Lempira, Honduras. — Las llamas no dan tregua en la montaña de Celaque. Desde hace cuatro días, un incendio forestal de grandes proporciones avanza sobre el Parque Nacional Celaque, una de las zonas boscosas más importantes del occidente hondureño, mientras 800 personas trabajan bajo condiciones extremas para contener su expansión.
José Armando Ramírez, director del Instituto de Conservación Forestal (ICF), confirmó que los esfuerzos se desarrollan en «diferentes frentes» para evitar que el fuego, que inició en San Manuel, Lempira, afecte áreas más sensibles del parque.
En las labores participan cuadrillas del ICF, tres batallones del Ejército y voluntarios de comunidades vecinas, quienes enfrentan la dificultad del terreno y la intensidad del calor para abrir brechas y sofocar los focos activos.
Los pobladores del sector han hecho un llamado urgente a las Fuerzas Armadas para que brinden mayor apoyo en el control del siniestro.
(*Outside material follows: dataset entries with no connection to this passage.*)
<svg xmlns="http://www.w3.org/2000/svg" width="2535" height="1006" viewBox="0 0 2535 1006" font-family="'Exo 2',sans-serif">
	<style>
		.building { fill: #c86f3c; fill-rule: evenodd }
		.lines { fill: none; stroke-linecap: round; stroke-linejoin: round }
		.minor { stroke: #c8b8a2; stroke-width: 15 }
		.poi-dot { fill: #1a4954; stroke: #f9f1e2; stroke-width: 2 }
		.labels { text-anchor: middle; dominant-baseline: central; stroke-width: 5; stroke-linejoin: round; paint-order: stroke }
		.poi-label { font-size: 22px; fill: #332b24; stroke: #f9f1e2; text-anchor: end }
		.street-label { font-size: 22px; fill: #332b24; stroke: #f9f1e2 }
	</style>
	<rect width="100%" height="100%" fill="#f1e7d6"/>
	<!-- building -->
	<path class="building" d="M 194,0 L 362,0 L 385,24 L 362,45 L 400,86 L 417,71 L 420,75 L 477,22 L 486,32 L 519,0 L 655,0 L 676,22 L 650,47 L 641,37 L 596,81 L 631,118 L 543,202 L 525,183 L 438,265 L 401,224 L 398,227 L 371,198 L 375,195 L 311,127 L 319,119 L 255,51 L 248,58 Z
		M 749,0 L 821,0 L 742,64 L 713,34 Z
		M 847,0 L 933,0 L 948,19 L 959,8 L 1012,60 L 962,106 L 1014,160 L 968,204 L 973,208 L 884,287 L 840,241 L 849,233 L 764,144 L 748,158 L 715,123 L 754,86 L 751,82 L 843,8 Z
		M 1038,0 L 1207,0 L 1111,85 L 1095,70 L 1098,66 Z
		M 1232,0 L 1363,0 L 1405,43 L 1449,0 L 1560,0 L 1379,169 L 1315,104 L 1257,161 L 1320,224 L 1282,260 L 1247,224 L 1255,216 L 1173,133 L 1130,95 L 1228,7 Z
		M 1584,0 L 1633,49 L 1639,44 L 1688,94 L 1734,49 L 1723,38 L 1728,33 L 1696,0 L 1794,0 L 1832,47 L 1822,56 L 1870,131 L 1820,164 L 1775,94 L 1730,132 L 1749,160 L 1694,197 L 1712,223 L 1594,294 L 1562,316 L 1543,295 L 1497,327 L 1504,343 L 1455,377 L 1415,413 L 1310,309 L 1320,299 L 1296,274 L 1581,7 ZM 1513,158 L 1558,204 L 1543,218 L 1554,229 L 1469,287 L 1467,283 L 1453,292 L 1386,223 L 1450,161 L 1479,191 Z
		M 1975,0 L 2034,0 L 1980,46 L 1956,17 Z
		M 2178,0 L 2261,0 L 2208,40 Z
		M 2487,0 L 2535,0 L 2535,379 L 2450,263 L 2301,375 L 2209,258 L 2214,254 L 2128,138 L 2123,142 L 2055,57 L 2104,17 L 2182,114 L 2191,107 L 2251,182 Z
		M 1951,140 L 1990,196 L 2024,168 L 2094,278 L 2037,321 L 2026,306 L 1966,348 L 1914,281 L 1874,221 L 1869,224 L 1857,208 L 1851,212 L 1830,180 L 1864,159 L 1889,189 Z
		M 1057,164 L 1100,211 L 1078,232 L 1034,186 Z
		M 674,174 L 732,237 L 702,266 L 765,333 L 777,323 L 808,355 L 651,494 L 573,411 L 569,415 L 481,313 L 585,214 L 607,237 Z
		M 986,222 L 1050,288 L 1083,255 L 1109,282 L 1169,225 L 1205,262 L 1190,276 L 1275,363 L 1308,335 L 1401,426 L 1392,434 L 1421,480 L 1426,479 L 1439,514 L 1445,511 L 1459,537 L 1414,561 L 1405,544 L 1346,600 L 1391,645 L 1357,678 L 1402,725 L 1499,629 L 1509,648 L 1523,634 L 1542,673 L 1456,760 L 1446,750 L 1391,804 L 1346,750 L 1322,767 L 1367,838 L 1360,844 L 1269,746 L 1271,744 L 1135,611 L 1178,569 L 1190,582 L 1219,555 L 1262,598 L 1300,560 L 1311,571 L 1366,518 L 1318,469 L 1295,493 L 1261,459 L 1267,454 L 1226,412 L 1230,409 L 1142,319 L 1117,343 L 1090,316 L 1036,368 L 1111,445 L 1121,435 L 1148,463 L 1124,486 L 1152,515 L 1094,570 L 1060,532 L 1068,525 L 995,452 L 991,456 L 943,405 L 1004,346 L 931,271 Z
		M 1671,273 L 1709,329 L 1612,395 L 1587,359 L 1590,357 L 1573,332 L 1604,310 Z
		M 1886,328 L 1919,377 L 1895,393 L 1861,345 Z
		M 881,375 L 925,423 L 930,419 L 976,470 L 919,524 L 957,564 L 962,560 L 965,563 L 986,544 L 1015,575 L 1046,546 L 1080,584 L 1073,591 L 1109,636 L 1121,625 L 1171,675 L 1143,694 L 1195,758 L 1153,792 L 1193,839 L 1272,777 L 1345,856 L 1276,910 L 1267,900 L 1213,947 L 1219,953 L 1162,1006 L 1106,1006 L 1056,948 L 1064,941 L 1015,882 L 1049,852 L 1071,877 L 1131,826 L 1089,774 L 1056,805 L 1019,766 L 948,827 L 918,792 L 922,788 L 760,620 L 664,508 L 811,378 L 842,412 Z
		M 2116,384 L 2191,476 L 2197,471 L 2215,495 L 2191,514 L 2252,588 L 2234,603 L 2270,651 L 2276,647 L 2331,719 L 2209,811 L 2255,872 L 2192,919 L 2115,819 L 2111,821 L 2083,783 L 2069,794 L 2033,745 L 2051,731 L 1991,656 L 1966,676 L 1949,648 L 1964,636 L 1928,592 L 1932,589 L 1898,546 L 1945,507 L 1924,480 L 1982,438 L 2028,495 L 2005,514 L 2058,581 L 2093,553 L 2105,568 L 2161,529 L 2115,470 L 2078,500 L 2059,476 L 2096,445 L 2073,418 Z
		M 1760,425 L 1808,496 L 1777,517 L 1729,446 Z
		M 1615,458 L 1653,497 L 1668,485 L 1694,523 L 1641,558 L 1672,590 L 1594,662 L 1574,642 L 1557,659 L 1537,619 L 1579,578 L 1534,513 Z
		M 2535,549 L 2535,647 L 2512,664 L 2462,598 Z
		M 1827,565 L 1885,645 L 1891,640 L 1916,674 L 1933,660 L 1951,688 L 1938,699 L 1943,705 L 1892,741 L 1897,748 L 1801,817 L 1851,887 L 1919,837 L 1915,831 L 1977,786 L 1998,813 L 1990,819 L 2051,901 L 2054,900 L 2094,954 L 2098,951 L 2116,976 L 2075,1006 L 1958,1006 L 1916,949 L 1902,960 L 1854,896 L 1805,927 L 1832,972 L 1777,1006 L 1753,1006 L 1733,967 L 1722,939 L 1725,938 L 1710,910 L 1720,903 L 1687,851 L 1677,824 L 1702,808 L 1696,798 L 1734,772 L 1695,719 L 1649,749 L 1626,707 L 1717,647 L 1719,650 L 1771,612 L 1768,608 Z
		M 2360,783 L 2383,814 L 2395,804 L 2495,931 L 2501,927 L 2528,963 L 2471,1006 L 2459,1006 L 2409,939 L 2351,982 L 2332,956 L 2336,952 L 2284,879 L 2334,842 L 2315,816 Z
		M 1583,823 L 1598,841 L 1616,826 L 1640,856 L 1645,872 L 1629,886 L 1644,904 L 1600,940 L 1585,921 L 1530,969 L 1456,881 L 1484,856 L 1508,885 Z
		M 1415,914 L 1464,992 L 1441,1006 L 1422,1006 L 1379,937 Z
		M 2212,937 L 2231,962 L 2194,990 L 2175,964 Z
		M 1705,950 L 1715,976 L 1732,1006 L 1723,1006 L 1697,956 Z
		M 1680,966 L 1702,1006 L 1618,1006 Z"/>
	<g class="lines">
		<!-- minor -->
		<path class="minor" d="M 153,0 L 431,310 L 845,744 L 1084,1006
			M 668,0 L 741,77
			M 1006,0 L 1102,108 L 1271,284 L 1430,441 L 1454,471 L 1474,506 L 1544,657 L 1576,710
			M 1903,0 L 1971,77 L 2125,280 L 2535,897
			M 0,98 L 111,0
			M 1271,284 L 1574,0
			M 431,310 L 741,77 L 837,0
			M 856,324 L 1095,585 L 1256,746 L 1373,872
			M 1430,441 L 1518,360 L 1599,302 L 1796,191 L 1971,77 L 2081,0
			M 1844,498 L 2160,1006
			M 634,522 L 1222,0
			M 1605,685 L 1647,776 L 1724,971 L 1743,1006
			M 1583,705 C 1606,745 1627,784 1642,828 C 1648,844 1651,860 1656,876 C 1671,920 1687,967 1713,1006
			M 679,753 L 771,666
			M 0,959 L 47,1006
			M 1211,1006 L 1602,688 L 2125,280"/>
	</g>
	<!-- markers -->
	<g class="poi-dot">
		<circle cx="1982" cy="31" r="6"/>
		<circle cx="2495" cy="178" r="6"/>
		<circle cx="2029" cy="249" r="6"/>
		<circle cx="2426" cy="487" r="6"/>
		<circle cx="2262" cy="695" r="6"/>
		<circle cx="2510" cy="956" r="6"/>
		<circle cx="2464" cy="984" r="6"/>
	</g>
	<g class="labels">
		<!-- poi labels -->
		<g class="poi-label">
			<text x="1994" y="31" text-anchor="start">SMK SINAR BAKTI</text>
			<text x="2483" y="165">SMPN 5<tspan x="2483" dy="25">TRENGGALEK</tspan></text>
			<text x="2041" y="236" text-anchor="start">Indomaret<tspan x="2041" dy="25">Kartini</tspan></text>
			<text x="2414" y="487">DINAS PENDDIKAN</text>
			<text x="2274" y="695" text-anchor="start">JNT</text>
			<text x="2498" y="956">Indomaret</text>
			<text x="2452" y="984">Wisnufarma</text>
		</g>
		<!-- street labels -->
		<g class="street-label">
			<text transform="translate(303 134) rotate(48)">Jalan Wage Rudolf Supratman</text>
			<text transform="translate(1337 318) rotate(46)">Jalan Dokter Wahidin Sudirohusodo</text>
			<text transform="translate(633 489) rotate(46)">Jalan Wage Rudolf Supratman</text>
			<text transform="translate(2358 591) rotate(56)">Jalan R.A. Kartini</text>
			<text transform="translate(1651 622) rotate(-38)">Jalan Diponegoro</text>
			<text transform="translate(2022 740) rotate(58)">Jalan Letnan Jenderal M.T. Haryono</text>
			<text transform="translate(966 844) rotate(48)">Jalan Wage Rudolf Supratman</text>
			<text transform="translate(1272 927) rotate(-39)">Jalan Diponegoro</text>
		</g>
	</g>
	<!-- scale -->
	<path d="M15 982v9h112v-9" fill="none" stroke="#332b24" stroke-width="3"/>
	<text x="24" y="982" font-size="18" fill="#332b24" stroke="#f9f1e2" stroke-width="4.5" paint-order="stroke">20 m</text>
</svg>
La preocupación no es infundada: cada hora que pasa sin controlar el fuego pone en riesgo la flora y la fauna única de esta reserva, así como los medios de vida de las familias que dependen del bosque.
El contexto nacional añade presión a la emergencia. Honduras ya contabiliza 27 mil hectáreas afectadas por incendios forestales en lo que va del año, con consecuencias severas tanto ambientales como económicas.
Celaque, conocido por albergar el punto más alto del país y una biodiversidad endémica, representa un patrimonio natural que, una vez dañado, es difícil de recuperar.
Ramírez detalló que, a pesar de las dificultades, las brigadas mantienen la estrategia de contención para proteger las zonas de mayor valor ecológico. Sin embargo, la batalla contra el fuego depende también de factores externos, como la humedad y el viento, que pueden facilitar o complicar las operaciones.
Mientras el incendio continúa activo, la coordinación entre instituciones y comunidades se vuelve clave. La protección de Celaque no es solo una tarea técnica: es un compromiso con la conservación de un ecosistema vital para Honduras y con las generaciones futuras que merecen heredar un país con sus bosques intactos.